I am a PhD candidate studying Computer Science at Boston University under the supervision of Manuel Egele and Hongwei Xi.
Recently, I have been researching language based security techniques to protect cloud services. I had the opportunity to investigate this cloud security topic while interning with the Cyber Security Intelligence (CSI) team at IBM Research where I participated in the DARPA Cyber-Hunting at Scale (CHASE) program. I also work on defenses that use memory protection keys (MPKs) available on recent Intel CPUs to improve applications' memory safety. This architectural security work was done as a part of the NSF Secure and Trustworthy Cyberspace (SaTC) Taming Memory Corruption with Security Monitors program.

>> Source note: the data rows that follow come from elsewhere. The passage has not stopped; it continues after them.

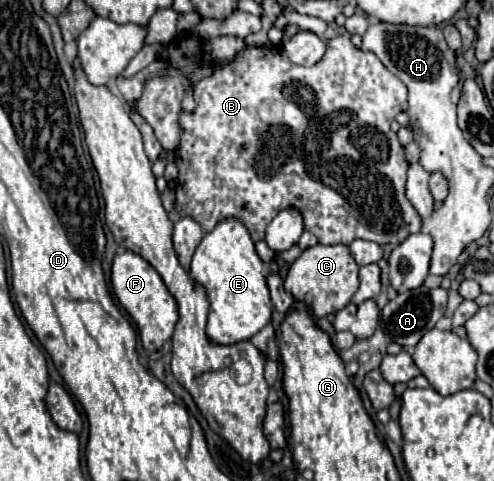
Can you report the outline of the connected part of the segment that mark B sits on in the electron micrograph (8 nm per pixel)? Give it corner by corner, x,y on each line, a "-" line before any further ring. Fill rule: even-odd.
335,36
333,40
329,40
325,56
321,58
321,62
317,62
311,68
293,64
283,52
283,48
247,46
235,56
233,62
215,70
209,78
203,78
193,88
193,96
197,102
197,110
193,114
181,112
181,142
179,142
179,148
175,150
175,164
179,168
179,178
177,178
177,188
175,188
177,190
175,208
181,216
189,216
195,222
199,222
205,232
211,232
217,222
229,216
235,216
247,226
253,242
261,242
265,238
267,224
275,218
275,212
281,212
283,208
297,208
303,214
305,228
313,232
321,244
349,244
355,238
371,240
377,244
401,244
407,236
419,232
421,216
415,212
411,202
405,198
405,172
407,172
405,152
397,140
397,134
391,132
389,128
393,116
407,110
407,88
399,78
395,78
379,62
379,58
373,52
363,52
355,48
347,36
-
325,120
331,120
331,128
325,126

Previously, I worked on a novel fuzz testing technique called micro-fuzzing to detect algorithmic complexity (AC) vulnerabilities in Java programs and libraries. This was done in collaboration with researchers from Boston University, Northeastern University, and UC Santa Barbara under the DARPA Space and Time Analysis for Cybersecurity (STAC) program. In addition to being used on challenges designed by defense contractors throughout the STAC program, our micro-fuzzing prototype, HotFuzz, has discovered AC bugs in widely used production libraries.
I am also interested in how advanced type systems can be used to improve the reliability and security of systems software. To test this idea, I periodically work on ATSFlight, a firmware for first person view (FPV) drones implemented in ATS, a statically typed functional programming language that features both dependent and linear types.